John Calvin perhaps?


----------



## svalbard (Apr 11, 2015)

BAYLOR said:


> John Calvin perhaps?



There were plenty of candidates.


----------



## JoanDrake (Apr 26, 2015)

One interesting AH possibility is what if one of these candidates was Islam? What if one of the alternate reformers was an Imam with a new muslim message for both the Faiths?


----------



## Venusian Broon (Apr 26, 2015)

JoanDrake said:


> One interesting AH possibility is what if one of these candidates was Islam? What if one of the alternate reformers was an Imam with a new muslim message for both the Faiths?



Interesting, but I don't think such a person would have survived very long if such a person has appeared in the Christian West. Just a few years after the start of the reformation the Ottoman Turks were at the height of their expansion into Europe with Suleiman the Magnificent and much feared. Surely a muslim preaching some sort of action that might break up the Christian church would only be taken in a very negative manner!


----------



## Ray McCarthy (Apr 26, 2015)

@JoanDrake
Just look at what Islam generally thinks of Bahai faith. The Founder was an Iranian Moslem I think. The Iranians (Medes & Persians of Persia then) decided it wasn't a new religion, but Apostate Mohammedanism. The Prophet himself believed that Islam was in a way a reformation, the ultimate expression of Judaism and Christianity. He expected them to become his followers en mass. Later Persia was conquered by Islamic army. The whole history of Islam is forced conversion, conquering and treating Jews & Christians as second class citizens. Anyone not Islamic, Jew or Christian basically had no rights.

Not Catholic, Egyptian Coptic, Syriac, Indian, Chinese, Greek or Russian church is ever going to listen to an Imam, or vice versa. Ultimately the idea that Islam, Christianity and Judaism can peacefully co-exist is a western liberal fantasy. It's not because of the Palestinians that the State of Israel's very existence is opposed by so many.   

Islamic groups want special dispensations in the West that don't exist for non-moslems in many Islamic countries.

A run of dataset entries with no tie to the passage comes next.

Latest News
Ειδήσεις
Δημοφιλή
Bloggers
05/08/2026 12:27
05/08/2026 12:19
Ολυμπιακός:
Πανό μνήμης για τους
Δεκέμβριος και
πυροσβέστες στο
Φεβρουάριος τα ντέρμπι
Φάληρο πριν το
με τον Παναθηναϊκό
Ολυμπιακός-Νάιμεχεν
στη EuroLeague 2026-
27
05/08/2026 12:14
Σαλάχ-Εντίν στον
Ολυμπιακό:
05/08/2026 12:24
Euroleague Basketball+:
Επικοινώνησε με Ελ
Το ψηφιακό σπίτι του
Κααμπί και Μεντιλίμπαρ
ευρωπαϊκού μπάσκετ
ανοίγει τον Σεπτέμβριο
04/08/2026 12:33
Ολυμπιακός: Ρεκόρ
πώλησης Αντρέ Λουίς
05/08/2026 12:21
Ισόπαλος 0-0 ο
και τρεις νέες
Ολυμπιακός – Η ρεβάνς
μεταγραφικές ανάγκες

The Ottoman Empire was more secular than purely Islamic of course, about similar relationship of C of E to the Britiish Empire. So provided the bribes and taxes paid, it was far more enlightened that Saudi Arabia or Iran today in terms of cultural or religious freedoms. But not Political or National freedom. If it hadn't been checked as well as rotted from within, there would be no West with a Christian background today. Just one corrupt vaguely Islamic state.


----------